Thursday, December 1, 2011
The November ISM manufacturing index was a bit stronger than expected (52.7 vs. 51.8), and it reinforces the growing list of indicators which point to moderate growth and not a double-dip recession. As the chart above suggests, the current level of the ISM index is consistent with real economic growth in the current quarter of 3% or so, which is also consistent with the views of an increasing number of forecasters.
Construction spending was flat in October. Residential construction spending has been flat since mid-2009, continuing its worst performance on record. Total construction spending is now a mere 2% of GDP, also the lowest on record. This sector has been down and out for so long now that the only question is when the rebound will start.

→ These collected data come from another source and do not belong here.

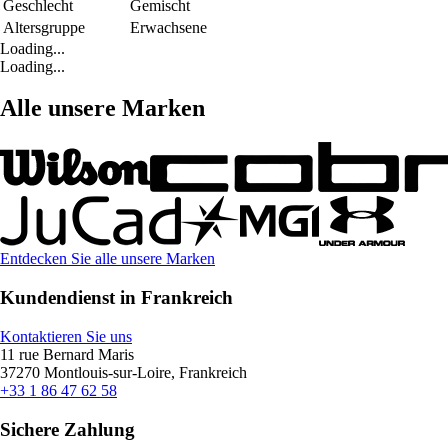
Geschlecht
Gemischt
Altersgruppe
Erwachsene
Loading...
Loading...
Alle unsere Marken
Entdecken Sie alle unsere Marken
Kundendienst in Frankreich
Kontaktieren Sie uns
11 rue Bernard Maris
37270 Montlouis-sur-Loire, Frankreich
+33 1 86 47 62 58
Sichere Zahlung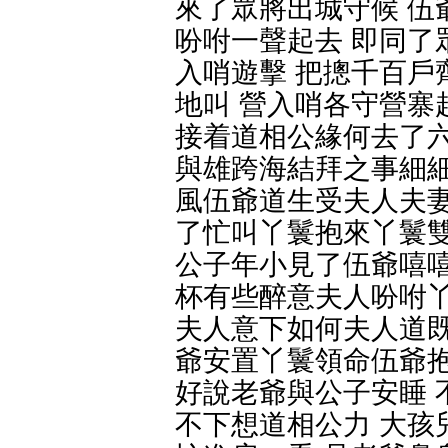
來了眾將出城守候 伍
吩咐一聲起去 即同了
入哨遊擊 把摠千百戶
地叫 營入哨各守營寨
接着道相公緣何去了六
與雄跨海結拜之事細細
風伍爺道生受夫人夫妻
了忙叫丫鬟抱來丫鬟雙
公子年小見了伍爺嘻嘻
杯有些醉意夫人吩咐丫
夫人意下如何夫人道既
爺安置丫鬟領命伍爺抱
好說老爺與公子安睡 
不下想道相公力 大孩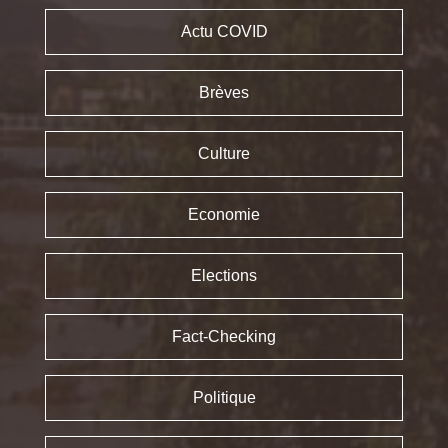
Actu COVID
Brèves
Culture
Economie
Elections
Fact-Checking
Politique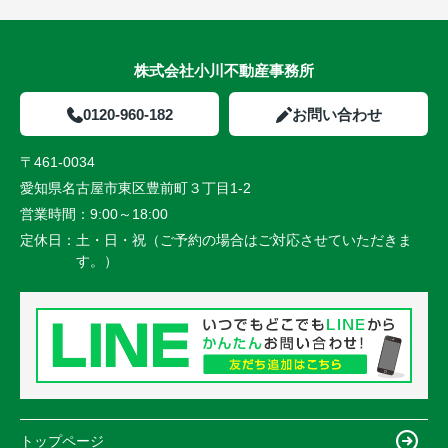
株式会社小川不動産事務所
0120-960-182
お問い合わせ
〒461-0034
愛知県名古屋市東区豊前町３丁目1-2
営業時間：
9:00～18:00
定休日：
土・日・祝（ご予約の場合はご対応させていただきま
す。）
トップページ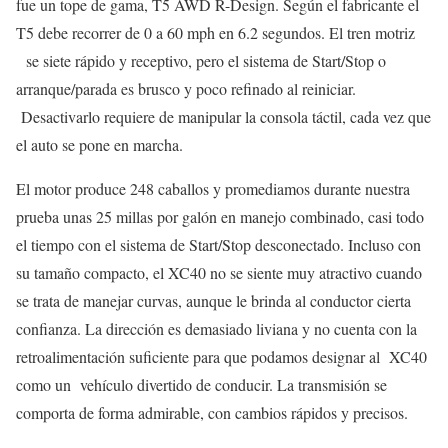
fue un tope de gama, T5 AWD R-Design. Según el fabricante el
T5 debe recorrer de 0 a 60 mph en 6.2 segundos. El tren motriz
se siete rápido y receptivo, pero el sistema de Start/Stop o
arranque/parada es brusco y poco refinado al reiniciar.
Desactivarlo requiere de manipular la consola táctil, cada vez que
el auto se pone en marcha.
El motor produce 248 caballos y promediamos durante nuestra
prueba unas 25 millas por galón en manejo combinado, casi todo
el tiempo con el sistema de Start/Stop desconectado. Incluso con
su tamaño compacto, el XC40 no se siente muy atractivo cuando
se trata de manejar curvas, aunque le brinda al conductor cierta
confianza. La dirección es demasiado liviana y no cuenta con la
retroalimentación suficiente para que podamos designar al XC40
como un vehículo divertido de conducir. La transmisión se
comporta de forma admirable, con cambios rápidos y precisos.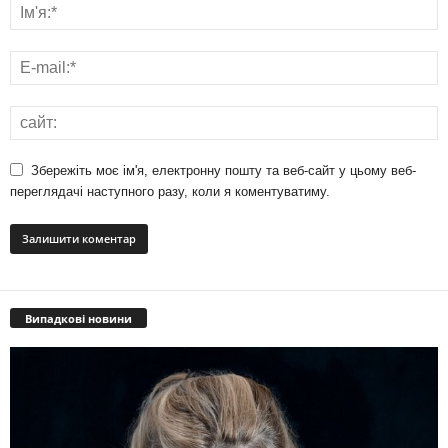
Збережіть моє ім'я, електронну пошту та веб-сайт у цьому веб-
переглядачі наступного разу, коли я коментуватиму.
Випадкові новини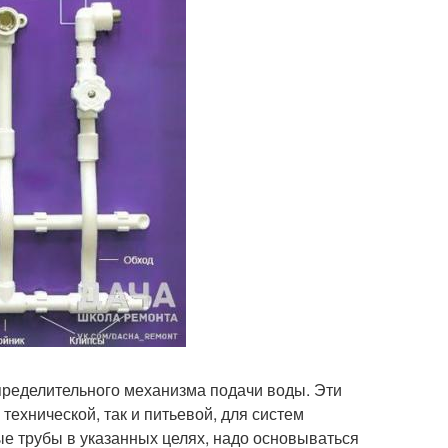
ределительного механизма подачи воды. Эти
технической, так и питьевой, для систем
е трубы в указанных целях, надо основываться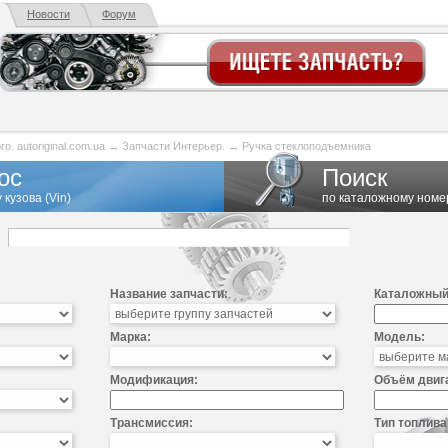
Новости
Форум
. autoriginal.com.ua
→
Запчасти Интерьер.
→
Ручка стеклоподъемника
ос
Поиск
 кузова (Vin)
по каталожному номе
Название запчасти:
Каталожный
Марка:
Модель:
Модификация:
Объём двиг
Трансмиссия:
Тип топлива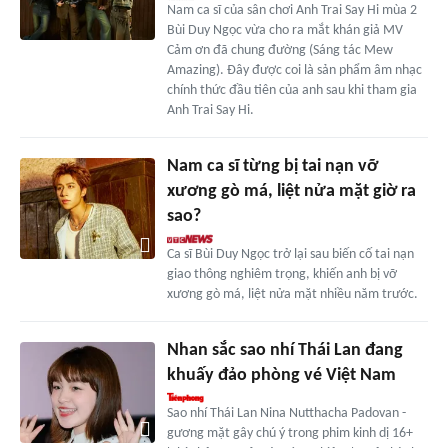
Nam ca sĩ của sân chơi Anh Trai Say Hi mùa 2
Bùi Duy Ngọc vừa cho ra mắt khán giả MV
Cảm ơn đã chung đường (Sáng tác Mew
Amazing). Đây được coi là sản phẩm âm nhạc
chính thức đầu tiên của anh sau khi tham gia
Anh Trai Say Hi.
Nam ca sĩ từng bị tai nạn vỡ
xương gò má, liệt nửa mặt giờ ra
sao?
Ca sĩ Bùi Duy Ngọc trở lại sau biến cố tai nạn
giao thông nghiêm trọng, khiến anh bị vỡ
xương gò má, liệt nửa mặt nhiều năm trước.
Nhan sắc sao nhí Thái Lan đang
khuấy đảo phòng vé Việt Nam
Sao nhí Thái Lan Nina Nutthacha Padovan -
gương mặt gây chú ý trong phim kinh dị 16+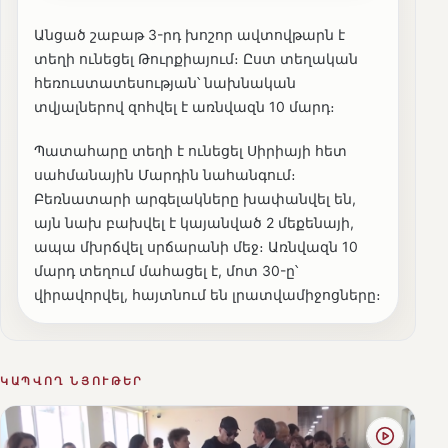
Անցած շաբաթ 3-րդ խոշոր ավտովթարն է
տեղի ունեցել Թուրքիայում։ Ըստ տեղական
հեռուստատեսության՝ նախնական
տվյալներով զոհվել է առնվազն 10 մարդ։
Պատահարը տեղի է ունեցել Սիրիայի հետ
սահմանային Մարդին նահանգում։
Բեռնատարի արգելակները խափանվել են,
այն նախ բախվել է կայանված 2 մեքենայի,
ապա մխրճվել սրճարանի մեջ։ Առնվազն 10
մարդ տեղում մահացել է, մոտ 30-ը՝
վիրավորվել, հայտնում են լրատվամիջոցները։
ԿԱՊՎՈՂ ՆՅՈՒԹԵՐ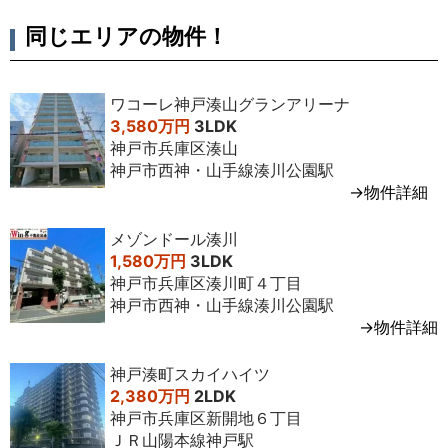
2014年1
3LDK
72
-
2,400万
専任媒介
月
㎡
階
円台
同じエリアの物件！
2013年2
3LDK
72
2
2,200万
専任媒介
月
㎡
階
円台
ワコーレ神戸湊山グランアリーナ
2011年2
3LDK
73
14
2,700万
一般媒介
3,580万円
3LDK
月
㎡
階
円台
神戸市兵庫区湊山
神戸市西神・山手線湊川公園駅
2010年2
3LDK
73
14
2,800万
一般媒介
→物件詳細
月
㎡
階
円台
メゾンドール湊川
1,580万円
3LDK
神戸市兵庫区湊川町４丁目
神戸市西神・山手線湊川公園駅
→物件詳細
神戸湊町スカイハイツ
2,380万円
2LDK
神戸市兵庫区新開地６丁目
ＪＲ山陽本線神戸駅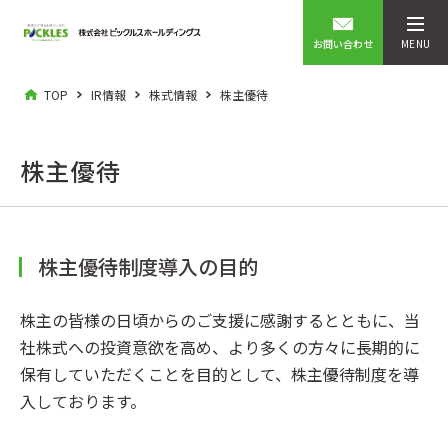
お問い合わせ
MENU
TOP
IR情報
株式情報
株主優待
株主優待
株主優待制度導入の目的
株主の皆様の日頃からのご支援に感謝するとともに、当
社株式への投資意欲を高め、より多くの方々に長期的に
保有していただくことを目的として、株主優待制度を導
入しております。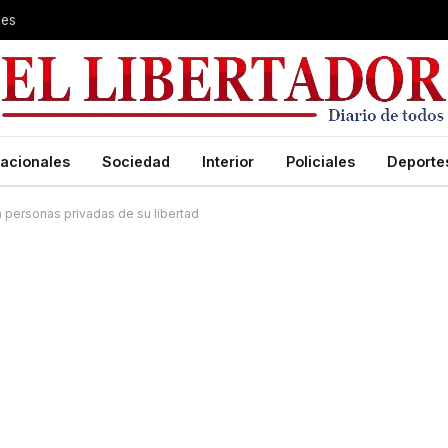
les
acionales
Sociedad
Interior
Policiales
Deporte
 personas privadas de su libertad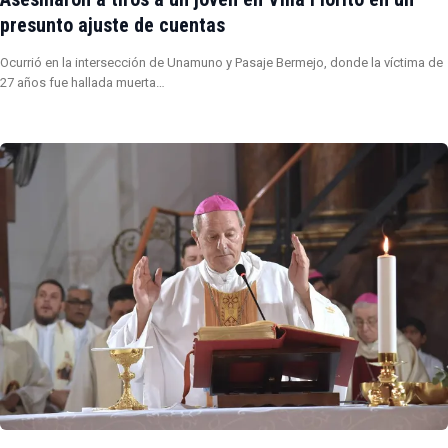
presunto ajuste de cuentas
Ocurrió en la intersección de Unamuno y Pasaje Bermejo, donde la víctima de
27 años fue hallada muerta…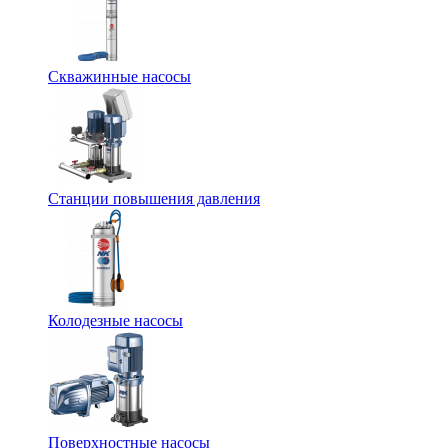
Скважинные насосы
Станции повышения давления
Колодезные насосы
Поверхностные насосы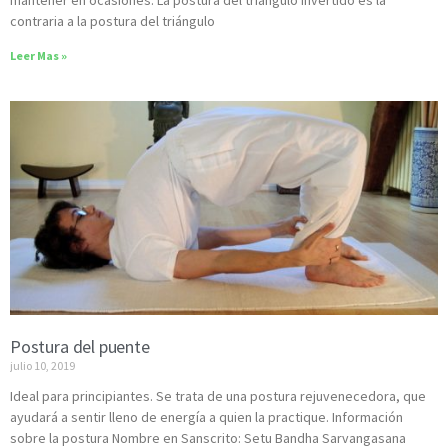
mantener en ocasiones. La postura del triángulo invertido es la
contraria a la postura del triángulo
Leer Mas »
Postura del puente
julio 10, 2019
Ideal para principiantes. Se trata de una postura rejuvenecedora, que
ayudará a sentir lleno de energía a quien la practique. Información
sobre la postura Nombre en Sanscrito: Setu Bandha Sarvangasana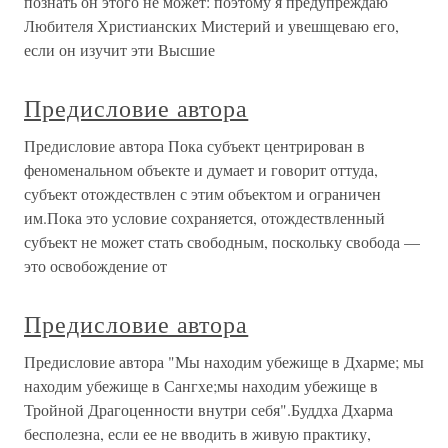
познать он этого не может: поэтому я предупреждаю
Любителя Христианских Мистерий и увешщеваю его,
если он изучит эти Высшие
Предисловие автора
Предисловие автора Пока субъект центрирован в
феноменальном объекте и думает и говорит оттуда,
субъект отождествлен с этим объектом и ограничен
им.Пока это условие сохраняется, отождествленный
субъект не может стать свободным, поскольку свобода —
это освобождение от
Предисловие автора
Предисловие автора "Мы находим убежище в Дхарме; мы
находим убежище в Сангхе;мы находим убежище в
Тройной Драгоценности внутри себя".Буддха Дхарма
бесполезна, если ее не вводить в живую практику,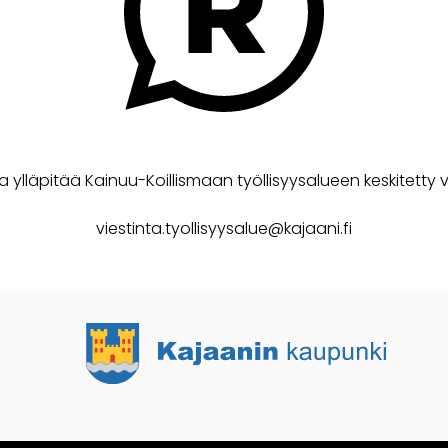
a ylläpitää Kainuu-Koillismaan työllisyysalueen keskitetty v
viestinta.tyollisyysalue@kajaani.fi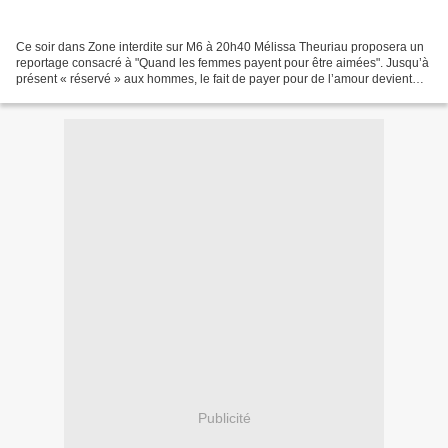
Ce soir dans Zone interdite sur M6 à 20h40 Mélissa Theuriau proposera un
reportage consacré à "Quand les femmes payent pour être aimées". Jusqu’à
présent « réservé » aux hommes, le fait de payer pour de l’amour devient
aussi maintenant un refuge féminin....
Publicité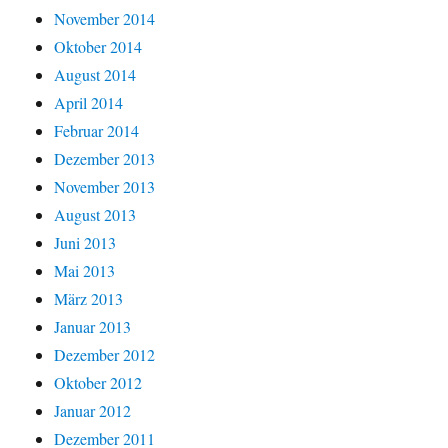
November 2014
Oktober 2014
August 2014
April 2014
Februar 2014
Dezember 2013
November 2013
August 2013
Juni 2013
Mai 2013
März 2013
Januar 2013
Dezember 2012
Oktober 2012
Januar 2012
Dezember 2011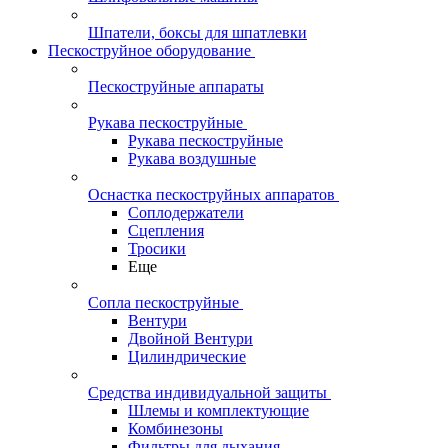
Шпатели, боксы для шпатлевки
Пескоструйное оборудование
Пескоструйные аппараты
Рукава пескоструйные
Рукава пескоструйные
Рукава воздушные
Оснастка пескоструйных аппаратов
Соплодержатели
Сцепления
Тросики
Еще
Сопла пескоструйные
Вентури
Двойной Вентури
Цилиндрические
Средства индивидуальной защиты
Шлемы и комплектующие
Комбинезоны
Фильтры для дыхания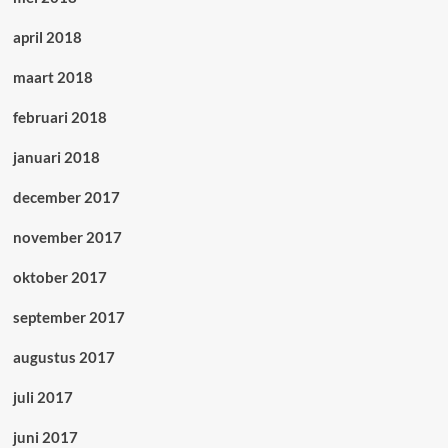
april 2018
maart 2018
februari 2018
januari 2018
december 2017
november 2017
oktober 2017
september 2017
augustus 2017
juli 2017
juni 2017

The more time passes, the more likely we are to see a rebound, and when it gets underway it could be very powerful. But that good news will probably come after we have seen more good news from other sectors of the economy.
Weekly claims for unemployment haven't changed much in the past few weeks, but the next few weeks could be very interesting. Seasonal adjustment factors anticipate a surge in claims in the coming week, so if actual claims don't surge, then the adjusted number will decline. Seasonal factors then anticipate another surge in claims towards the end of December and the first two weeks of January. If actual claims don't almost double from current levels in the next 6 weeks, then reported claims will decline. I suspect that companies are running at very lean and mean levels, and that would suggest that actual claims will not surge by as much as they have in the past around this time of the year. Something to look forward to in any event.